I wanted to find a way to process audio on a website. I wanted the user to be able to upload a song, choose a pre-maid audio effect, apply it to the song and then download the modified song. I also wanted the website to be a PWA.

Problems & Solutions

My main problem was to find a library who offered, at least, basic EQ and reverb effects. I found out that there are only few reliable options. I tried Python PYO, which was a bit too complicated, I also tried python-audio-effects, but I honestly don't remember why I didn't use it. But my final choice went to the JavaScript Web Audio API. This solution has the particularity of being full frontend.

The second problem, which was linked to the first one, was that the Web Audio API doesn't provide the possibility to create a file from the modified song. You can stream the song only. The only solution I found is to use the Recorderjs library. It's unfortunately not maintained anymore, but I know that a lot of websites are using it and it's a small module so I went with it.
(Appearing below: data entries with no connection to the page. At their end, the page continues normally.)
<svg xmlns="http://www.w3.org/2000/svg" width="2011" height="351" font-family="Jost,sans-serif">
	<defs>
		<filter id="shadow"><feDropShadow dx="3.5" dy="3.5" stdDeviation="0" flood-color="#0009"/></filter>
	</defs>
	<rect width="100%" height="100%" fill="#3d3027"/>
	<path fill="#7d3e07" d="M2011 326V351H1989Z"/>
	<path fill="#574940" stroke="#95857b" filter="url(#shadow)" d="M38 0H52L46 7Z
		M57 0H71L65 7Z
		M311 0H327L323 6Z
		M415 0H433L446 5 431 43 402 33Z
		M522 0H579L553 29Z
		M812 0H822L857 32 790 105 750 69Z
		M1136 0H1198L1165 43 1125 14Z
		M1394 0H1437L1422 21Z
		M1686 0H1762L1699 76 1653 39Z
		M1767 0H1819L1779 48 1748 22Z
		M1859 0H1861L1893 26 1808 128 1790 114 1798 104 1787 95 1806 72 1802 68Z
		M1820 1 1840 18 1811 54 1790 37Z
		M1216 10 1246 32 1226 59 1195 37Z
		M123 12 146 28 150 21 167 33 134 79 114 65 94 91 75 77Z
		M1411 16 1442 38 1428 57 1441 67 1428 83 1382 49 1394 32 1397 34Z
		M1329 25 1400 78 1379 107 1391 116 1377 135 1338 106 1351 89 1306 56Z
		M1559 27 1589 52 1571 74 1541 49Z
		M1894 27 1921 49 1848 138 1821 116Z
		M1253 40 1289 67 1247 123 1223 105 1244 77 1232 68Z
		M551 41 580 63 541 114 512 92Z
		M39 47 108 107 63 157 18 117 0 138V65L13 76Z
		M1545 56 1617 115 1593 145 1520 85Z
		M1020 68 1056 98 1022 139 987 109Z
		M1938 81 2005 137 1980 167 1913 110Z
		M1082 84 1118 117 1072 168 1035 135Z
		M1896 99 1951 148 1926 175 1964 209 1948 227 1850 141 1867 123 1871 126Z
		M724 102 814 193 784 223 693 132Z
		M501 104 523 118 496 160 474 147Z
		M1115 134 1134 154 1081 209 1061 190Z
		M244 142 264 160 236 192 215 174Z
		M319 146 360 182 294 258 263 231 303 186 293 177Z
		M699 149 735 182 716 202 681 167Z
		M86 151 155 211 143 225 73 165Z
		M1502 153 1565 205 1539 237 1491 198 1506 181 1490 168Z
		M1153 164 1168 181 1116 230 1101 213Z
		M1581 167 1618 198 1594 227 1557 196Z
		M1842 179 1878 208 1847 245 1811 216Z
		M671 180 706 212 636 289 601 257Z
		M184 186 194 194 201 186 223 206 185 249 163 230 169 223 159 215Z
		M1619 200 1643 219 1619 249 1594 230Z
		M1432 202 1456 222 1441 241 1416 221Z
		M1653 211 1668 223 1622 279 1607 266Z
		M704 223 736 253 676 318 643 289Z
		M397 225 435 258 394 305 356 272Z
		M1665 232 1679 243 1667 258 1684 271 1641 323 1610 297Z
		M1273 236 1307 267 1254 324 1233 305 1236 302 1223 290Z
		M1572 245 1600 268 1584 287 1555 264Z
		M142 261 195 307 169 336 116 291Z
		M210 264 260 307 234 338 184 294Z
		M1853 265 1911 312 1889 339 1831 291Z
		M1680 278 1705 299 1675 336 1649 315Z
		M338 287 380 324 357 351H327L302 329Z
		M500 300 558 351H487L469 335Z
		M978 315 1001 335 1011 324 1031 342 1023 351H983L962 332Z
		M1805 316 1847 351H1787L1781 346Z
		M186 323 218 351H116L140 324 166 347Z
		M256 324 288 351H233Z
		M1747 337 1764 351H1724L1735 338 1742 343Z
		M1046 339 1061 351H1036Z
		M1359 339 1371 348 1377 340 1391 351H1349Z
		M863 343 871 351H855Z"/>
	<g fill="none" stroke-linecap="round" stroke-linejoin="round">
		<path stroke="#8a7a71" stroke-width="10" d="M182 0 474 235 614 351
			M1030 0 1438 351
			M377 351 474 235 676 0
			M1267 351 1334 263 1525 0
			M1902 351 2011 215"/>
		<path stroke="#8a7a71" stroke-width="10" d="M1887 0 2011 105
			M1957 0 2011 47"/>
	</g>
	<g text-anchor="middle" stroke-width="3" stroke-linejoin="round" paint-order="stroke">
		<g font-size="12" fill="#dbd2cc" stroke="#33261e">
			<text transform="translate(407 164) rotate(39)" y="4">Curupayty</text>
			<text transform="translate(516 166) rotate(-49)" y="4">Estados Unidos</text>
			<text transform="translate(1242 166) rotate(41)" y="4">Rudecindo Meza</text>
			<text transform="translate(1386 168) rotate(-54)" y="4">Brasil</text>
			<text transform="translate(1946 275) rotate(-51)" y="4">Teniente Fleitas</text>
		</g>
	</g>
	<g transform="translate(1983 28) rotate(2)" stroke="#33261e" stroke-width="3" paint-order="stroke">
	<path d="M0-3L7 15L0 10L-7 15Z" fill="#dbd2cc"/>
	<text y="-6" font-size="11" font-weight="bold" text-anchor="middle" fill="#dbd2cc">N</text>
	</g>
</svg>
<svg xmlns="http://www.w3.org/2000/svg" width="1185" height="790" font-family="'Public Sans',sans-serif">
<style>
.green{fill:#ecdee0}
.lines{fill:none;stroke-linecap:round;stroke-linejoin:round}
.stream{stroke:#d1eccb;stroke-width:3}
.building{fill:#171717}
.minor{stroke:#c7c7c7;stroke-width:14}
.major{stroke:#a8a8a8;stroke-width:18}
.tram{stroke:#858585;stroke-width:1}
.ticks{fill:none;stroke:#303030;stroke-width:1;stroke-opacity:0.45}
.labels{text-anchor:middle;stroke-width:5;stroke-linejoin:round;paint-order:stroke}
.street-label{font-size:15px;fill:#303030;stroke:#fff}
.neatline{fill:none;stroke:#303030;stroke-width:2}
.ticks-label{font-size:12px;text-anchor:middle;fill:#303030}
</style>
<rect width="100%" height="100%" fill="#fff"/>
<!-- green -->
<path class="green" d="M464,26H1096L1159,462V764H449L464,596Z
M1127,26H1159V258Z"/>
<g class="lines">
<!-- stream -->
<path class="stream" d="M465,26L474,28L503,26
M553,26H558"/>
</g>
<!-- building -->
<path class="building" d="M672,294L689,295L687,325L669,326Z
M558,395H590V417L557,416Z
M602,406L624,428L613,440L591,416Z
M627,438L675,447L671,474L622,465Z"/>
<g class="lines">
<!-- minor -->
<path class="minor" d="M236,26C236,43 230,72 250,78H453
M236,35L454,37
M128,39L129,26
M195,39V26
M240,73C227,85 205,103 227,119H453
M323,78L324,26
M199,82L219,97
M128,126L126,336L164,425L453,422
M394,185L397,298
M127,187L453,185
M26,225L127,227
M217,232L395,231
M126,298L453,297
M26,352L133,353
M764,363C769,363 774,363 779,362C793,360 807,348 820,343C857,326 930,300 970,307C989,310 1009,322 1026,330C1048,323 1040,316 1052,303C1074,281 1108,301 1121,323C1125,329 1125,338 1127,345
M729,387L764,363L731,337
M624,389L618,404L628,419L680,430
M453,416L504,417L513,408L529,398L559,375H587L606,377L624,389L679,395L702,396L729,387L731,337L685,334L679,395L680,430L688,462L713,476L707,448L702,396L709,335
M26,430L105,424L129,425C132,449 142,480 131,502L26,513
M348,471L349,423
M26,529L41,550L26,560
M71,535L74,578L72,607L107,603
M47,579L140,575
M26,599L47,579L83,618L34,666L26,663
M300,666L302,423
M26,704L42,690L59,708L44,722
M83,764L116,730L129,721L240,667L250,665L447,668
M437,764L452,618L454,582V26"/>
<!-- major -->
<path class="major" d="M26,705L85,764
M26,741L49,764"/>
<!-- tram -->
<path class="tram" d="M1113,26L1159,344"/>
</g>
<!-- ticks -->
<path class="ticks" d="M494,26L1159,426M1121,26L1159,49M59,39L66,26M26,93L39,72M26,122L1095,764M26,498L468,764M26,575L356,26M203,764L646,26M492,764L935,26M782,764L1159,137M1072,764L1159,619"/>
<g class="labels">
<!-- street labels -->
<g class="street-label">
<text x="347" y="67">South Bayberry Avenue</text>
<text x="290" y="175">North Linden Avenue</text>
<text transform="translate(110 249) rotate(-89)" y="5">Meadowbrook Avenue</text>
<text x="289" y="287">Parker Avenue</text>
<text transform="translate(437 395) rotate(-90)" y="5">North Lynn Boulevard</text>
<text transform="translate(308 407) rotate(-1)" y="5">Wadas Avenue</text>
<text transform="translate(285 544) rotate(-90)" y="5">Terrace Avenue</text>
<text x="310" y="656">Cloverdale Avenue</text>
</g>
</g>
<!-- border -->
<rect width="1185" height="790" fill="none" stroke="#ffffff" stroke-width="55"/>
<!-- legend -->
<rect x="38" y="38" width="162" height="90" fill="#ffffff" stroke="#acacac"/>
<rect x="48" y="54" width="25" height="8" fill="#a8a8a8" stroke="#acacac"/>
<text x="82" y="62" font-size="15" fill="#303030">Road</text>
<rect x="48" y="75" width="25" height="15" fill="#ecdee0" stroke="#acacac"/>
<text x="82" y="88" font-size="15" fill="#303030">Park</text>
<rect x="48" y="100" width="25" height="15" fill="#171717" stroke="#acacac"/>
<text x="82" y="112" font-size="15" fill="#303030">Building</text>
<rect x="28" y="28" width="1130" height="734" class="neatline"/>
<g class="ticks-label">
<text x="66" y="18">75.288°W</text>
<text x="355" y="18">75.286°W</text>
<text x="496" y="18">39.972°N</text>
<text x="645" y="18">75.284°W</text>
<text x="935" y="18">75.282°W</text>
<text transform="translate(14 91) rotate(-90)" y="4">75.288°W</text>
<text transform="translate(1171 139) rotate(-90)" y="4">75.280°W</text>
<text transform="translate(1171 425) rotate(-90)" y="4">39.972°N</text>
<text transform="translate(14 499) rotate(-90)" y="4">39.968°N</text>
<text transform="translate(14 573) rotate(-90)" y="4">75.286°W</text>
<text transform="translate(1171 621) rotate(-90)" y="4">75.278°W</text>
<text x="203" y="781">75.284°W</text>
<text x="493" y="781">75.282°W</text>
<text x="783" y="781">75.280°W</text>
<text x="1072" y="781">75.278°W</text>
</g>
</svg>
The third problem was to use a YouTube link as an audio source. YouTube is not helpful on this, as you can't use the audio from an embed YouTube video. I didn't find any online API to retrieve an audio file from a YouTube link, but I found multiple python and Node modules on GitHub and went for the node-ytdl module. I then built a very simple API using Express.js, just to retrieve the audio file using an ajax call.

Room for improvement

I think that using a backend library for the audio processing could be a good idea. Because the audio processing is very slow on mobile using Web Audio API. The UI and the visual aspect could be improved a lot. Also, I wanted to try to build the entire app using vanilla JavaScript to know if jQuery was still necessary in 2020. And according to me, it is. And more than that, a library like Redux would certainly help a lot to handle the navigation, which is a bit chaotic in JS. This app was kind of an experiment, so the overall code is not very clean.